Section 16. No Guarantee of Employment. Nothing in this Program shall interfere with or limit in any way the right of the Company or a Subsidiary to terminate any Participant’s employment at any time, nor confer upon any Participant any right to continue in the employ of the Company or a Subsidiary.

Section 17. Headings. The descriptive headings of the Sections of this Program are inserted for convenience of reference only and shall not constitute a part of this Program. Except when otherwise indicated by the context, the singular shall be read and interpreted as the plural (when appropriate), and the plural shall include the singular.

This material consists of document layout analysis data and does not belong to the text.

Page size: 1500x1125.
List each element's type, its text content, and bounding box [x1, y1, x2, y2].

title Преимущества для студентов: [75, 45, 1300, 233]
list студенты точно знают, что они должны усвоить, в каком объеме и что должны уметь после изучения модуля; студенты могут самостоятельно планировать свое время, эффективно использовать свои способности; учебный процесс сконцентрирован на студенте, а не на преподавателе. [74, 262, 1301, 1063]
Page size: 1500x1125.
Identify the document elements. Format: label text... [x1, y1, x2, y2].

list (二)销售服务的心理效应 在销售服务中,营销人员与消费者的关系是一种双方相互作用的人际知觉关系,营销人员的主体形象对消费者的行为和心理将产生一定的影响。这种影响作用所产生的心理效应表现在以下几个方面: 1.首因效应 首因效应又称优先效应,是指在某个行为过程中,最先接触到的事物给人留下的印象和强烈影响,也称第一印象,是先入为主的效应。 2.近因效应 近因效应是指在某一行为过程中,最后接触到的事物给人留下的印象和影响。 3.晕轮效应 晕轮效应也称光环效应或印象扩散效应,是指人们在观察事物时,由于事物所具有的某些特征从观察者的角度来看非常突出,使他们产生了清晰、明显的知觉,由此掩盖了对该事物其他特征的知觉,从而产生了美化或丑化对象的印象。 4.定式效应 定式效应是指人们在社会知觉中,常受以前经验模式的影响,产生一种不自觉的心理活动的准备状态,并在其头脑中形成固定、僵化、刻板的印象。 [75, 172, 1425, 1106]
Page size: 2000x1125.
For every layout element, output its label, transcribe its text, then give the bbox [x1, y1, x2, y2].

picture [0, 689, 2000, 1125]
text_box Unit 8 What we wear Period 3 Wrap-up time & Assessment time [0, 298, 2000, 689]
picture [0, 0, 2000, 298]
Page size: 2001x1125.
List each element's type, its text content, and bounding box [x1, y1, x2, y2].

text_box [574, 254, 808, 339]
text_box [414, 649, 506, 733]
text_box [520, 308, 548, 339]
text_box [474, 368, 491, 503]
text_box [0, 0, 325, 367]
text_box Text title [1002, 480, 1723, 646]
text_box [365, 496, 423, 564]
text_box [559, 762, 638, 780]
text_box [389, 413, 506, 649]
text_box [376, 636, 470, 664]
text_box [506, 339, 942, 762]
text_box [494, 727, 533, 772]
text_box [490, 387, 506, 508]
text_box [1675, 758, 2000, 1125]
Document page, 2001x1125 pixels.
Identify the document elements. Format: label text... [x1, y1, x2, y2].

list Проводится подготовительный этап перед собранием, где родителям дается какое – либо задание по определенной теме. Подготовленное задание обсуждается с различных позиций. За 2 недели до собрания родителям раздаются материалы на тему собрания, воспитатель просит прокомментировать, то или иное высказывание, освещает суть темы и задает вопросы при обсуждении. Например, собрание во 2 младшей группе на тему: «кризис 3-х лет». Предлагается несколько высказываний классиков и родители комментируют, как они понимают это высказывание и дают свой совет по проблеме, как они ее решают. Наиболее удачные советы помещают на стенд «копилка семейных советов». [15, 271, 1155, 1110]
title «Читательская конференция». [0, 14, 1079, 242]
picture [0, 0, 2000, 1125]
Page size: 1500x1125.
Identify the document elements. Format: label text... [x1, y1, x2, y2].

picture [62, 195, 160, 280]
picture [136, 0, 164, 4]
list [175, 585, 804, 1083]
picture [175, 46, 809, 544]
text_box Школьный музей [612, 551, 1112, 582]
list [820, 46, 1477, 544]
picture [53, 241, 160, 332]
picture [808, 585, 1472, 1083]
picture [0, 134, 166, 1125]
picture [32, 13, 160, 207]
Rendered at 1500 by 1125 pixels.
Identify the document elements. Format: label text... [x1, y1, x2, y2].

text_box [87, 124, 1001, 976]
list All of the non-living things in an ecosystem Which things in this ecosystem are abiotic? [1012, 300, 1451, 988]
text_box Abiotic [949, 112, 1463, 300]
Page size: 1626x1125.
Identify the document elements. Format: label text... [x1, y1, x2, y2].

Section 18. Amendment or Termination of this Program. Subject to the shareholder approval requirements of Section 162(m) of the Code, this Program may be amended, suspended or terminated by the Company at any time upon approval by the Committee. Notwithstanding the foregoing, no amendment, suspension or termination shall adversely affect a Participant’s rights with respect to any Target Incentive previously established, except as provided herein, and the Committee shall have no authority to make any amendment which would cause compensation paid or payable under the Program to cease to be deductible by the Company for federal income tax purposes.

Section 19. Savings Provision. This Program is intended to comply with all the applicable conditions of Section 162(m) of the Code, so that compensation paid or payable hereunder shall constitute qualified “performance-based compensation” thereunder. To the extent any provision of this Program or any action by the Committee fails to so comply, it shall be deemed null and void with respect to the compensation of any Participant who is a “covered person” within the meaning of Section 162(m), to the extent permitted by law.

Section 20. Effective Date. Upon approval by the shareholders of the Company as required by Section 162(m) of the Code, this Program shall become effective as to awards granted on or after the commencement of the Company’s fiscal year that began October 1, 2011.